Top Healthcare Jobs You Can Get Without a Four-Year Degree

By Martha C. White, Time Business & Money

If you don’t think you have the time or money to invest in a healthcare job, think again. Medical professionals aren’t just doctors and nurses.

The healthcare business is booming. Between an influx of newly insured people and an aging population, it’s a field with lots of potential. Last year, the Brookings Institution found that the industry had a whopping 22.7% growth rate, compared to a measly 2.1% increase for the rest of the labor market.

If you don’t think you have the time or money to invest in a healthcare job, think again. Medical professionals aren’t just doctors and nurses. A full 38 of 100 ranked as the best jobs of 2014 by US News & World Report are in healthcare. And here’s the best part: roughly two dozen of those don’t require a four-year degree.

“The biggest point here is the fact that with some education beyond high school, you can find yourself in a position where you really like what you’re doing,” says David Twitchell, an expert panelist with the Society for Human Resource Management and medical HR professional.

Some of these jobs require an associate’s degree, completion of a certificate program or a state license. The requirements vary by job as well as by state, but whether you just need a dependable job or plan to make a career of it — even if you never got past that embalmed frog in your high school biology class — there’s a top-ranked healthcare job that could work for you.

What if all I have is a high school diploma?

There are entry-level jobs, even in medicine. They don’t pay a lot, but if you’re young or just want to get your foot in the door, you can be a home health aide or personal care aide. ”There are a lot of people who are choosing to be home as opposed to in some kind of an assisted living facility,” which drives demand for aides, says Jada Graves, senior careers editor at US News & World Report.

“A personal care aide is a healthcare position, technically, but it’s much more of a companion than someone who needs to do serious nursing,” Graves says. The job might entail preparing meals, helping a patient with dressing and bathing or taking them to the doctor. A home health aide can be a little more involved in the medical aspect of caring for patients, although they’re still overseen by nurses. Aside from aide jobs, it’s also possible to get an entry-level medical assistant or secretarial position with just a high school degree.

What if I need a job soon?

Aside from the jobs mentioned above, there are other healthcare jobs you can qualify for fairly quickly. Becoming a massage therapist generally takes about 500 hours of training — which can just take a matter of months — and may require getting a state license. Dental assistant is another job with a fairly short on-ramp. According to the Bureau of Labor Statistics, some states don’t even have formal educational requirements.

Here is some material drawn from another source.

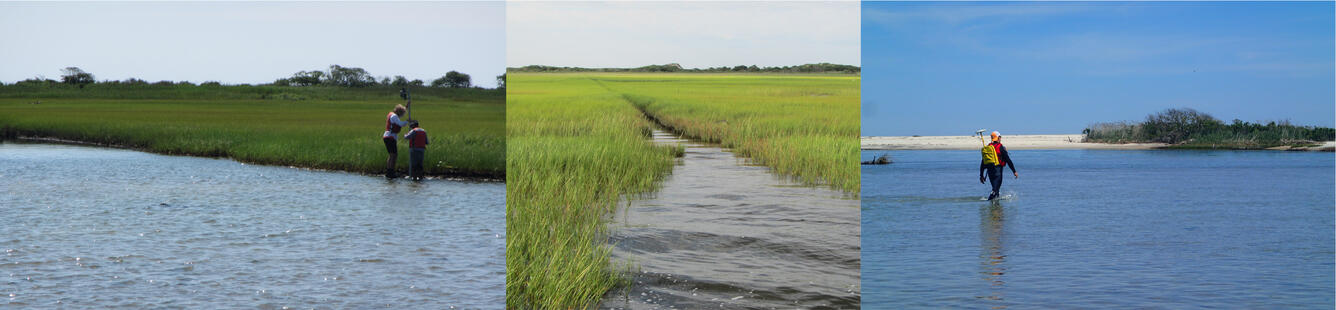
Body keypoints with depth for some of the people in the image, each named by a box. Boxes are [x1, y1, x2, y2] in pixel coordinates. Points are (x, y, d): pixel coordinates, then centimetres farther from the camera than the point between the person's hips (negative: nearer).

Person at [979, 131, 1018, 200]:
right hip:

Another option is becoming an emergency medical technician; training for the basic level generally takes less than six months. You can become a phlebotomist with about a year’s worth of training, Twitchell said — although it goes without saying that you have to be comfortable with blood and needles.

What if I want a job that can be a stepping stone to a better career?

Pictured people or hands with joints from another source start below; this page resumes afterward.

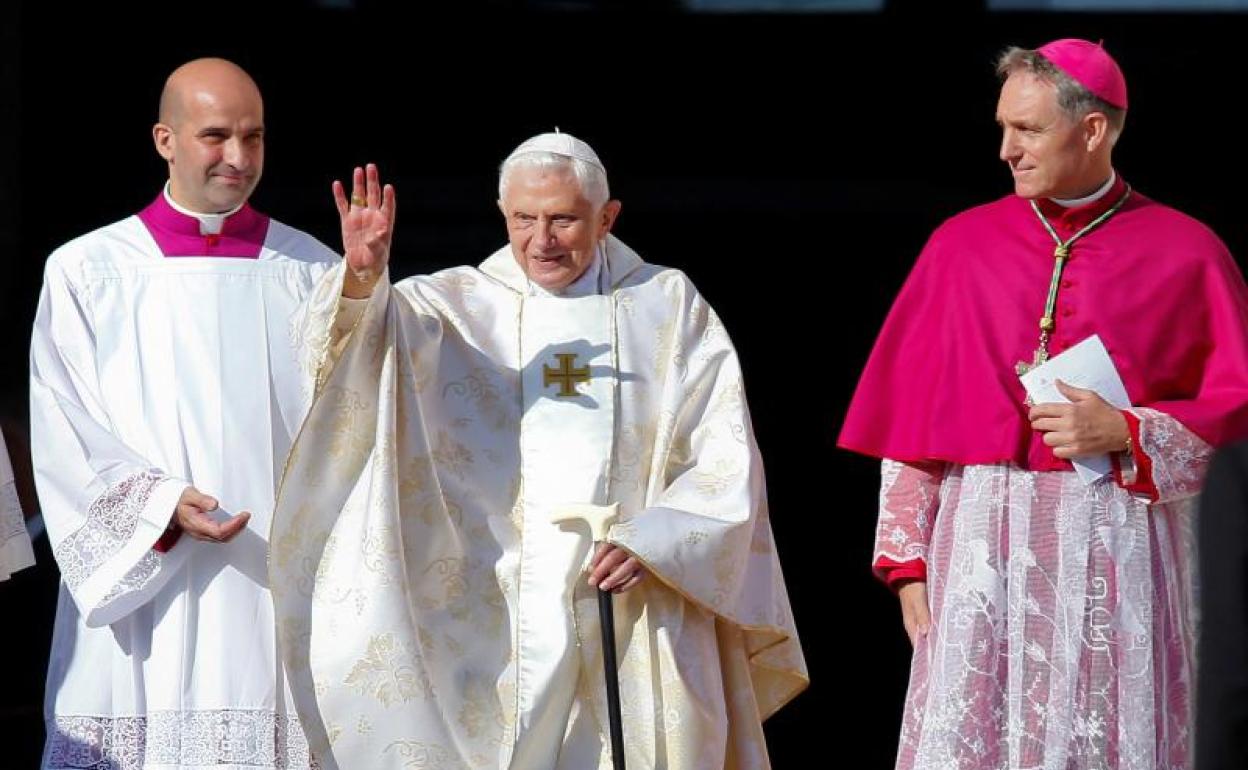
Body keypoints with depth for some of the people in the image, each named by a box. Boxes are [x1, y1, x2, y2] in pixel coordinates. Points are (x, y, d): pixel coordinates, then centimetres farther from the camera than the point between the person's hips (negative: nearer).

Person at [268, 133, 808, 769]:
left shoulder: (670, 307, 8)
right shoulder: (454, 306, 8)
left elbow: (725, 459, 4)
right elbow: (347, 341, -10)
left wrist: (653, 543, -12)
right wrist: (361, 280, -33)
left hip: (639, 635, 0)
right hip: (491, 631, 0)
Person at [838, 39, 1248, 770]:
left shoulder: (1185, 253, 3)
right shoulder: (964, 245, 8)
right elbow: (910, 417, 8)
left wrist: (1126, 433, -11)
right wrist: (907, 559, 3)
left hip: (1118, 544, -1)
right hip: (983, 541, 1)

Almost all of the jobs that take two years or less of training could potentially fit the bill if you’re willing to put in the time, money and effort to further your education, but Twitchell points out the path is sometimes long and winding.

For instance, going from a pharmacy technician to a pharmacist requires getting a doctorate degree. The same is true for physical therapy assistants who want to become physical therapists, Twitchell says, and going from an occupational therapy assistant to therapist requires a master’s degree.

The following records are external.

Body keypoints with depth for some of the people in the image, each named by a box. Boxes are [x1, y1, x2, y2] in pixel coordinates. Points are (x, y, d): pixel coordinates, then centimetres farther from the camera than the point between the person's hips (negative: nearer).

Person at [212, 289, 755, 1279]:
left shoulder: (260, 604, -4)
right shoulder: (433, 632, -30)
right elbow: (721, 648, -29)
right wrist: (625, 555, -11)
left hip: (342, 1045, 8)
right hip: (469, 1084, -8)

“It’s not uncommon for someone to start off as a certified nursing assistant and go back to school to become a registered nurse. It’s like an entry point,” Twitchell says. Or, you could put in roughly a year of training and enter the field as a licensed practical nurse, Graves says. Even experience as a respiratory therapist — which often means successfully working in high-pressure settings like hospital ERs — could dovetail with advancement towards a nursing degree. And if you want to go further than an LPN, you can go back to school for a bachelor’s degree and work towards becoming a registered nurse.

What if I’m not really good at science?

Becoming a medical assistant or medical secretary might be an option, Twitchell says; although you might need to learn the medical jargon, especially if you’ll be transcribing or taking dictation, think of it more as acquiring a new language. This work tends to be more clerical; you’d be doing tasks like managing schedules, confirming appointments, greeting patients and so on.

Although massage therapists need to know about kinesiology (the science of how people move), Graves says the training is a more well-rounded approach than you remember from science class in school. And personal care and home health aides have a fairly low academic bar to entry, there’s not a lot of science in the day-to-day work. “These are fields where compassion is sometimes much more important,” she says.

What if I don’t want to deal with patients?

Would it make a difference if the patients were furry? If so, maybe being a veterinary technician — for which you’d need to earn an associate’s degree — is more your speed, provided you don’t mind getting well-acquainted with a pooper-scooper.

If you’re more mechanically minded, consider becoming a medical equipment repairer, where skills in engineering or technology are more important. Maybe you’d be better off repairing the machines that diagnose illness and injury rather than fixing patients themselves.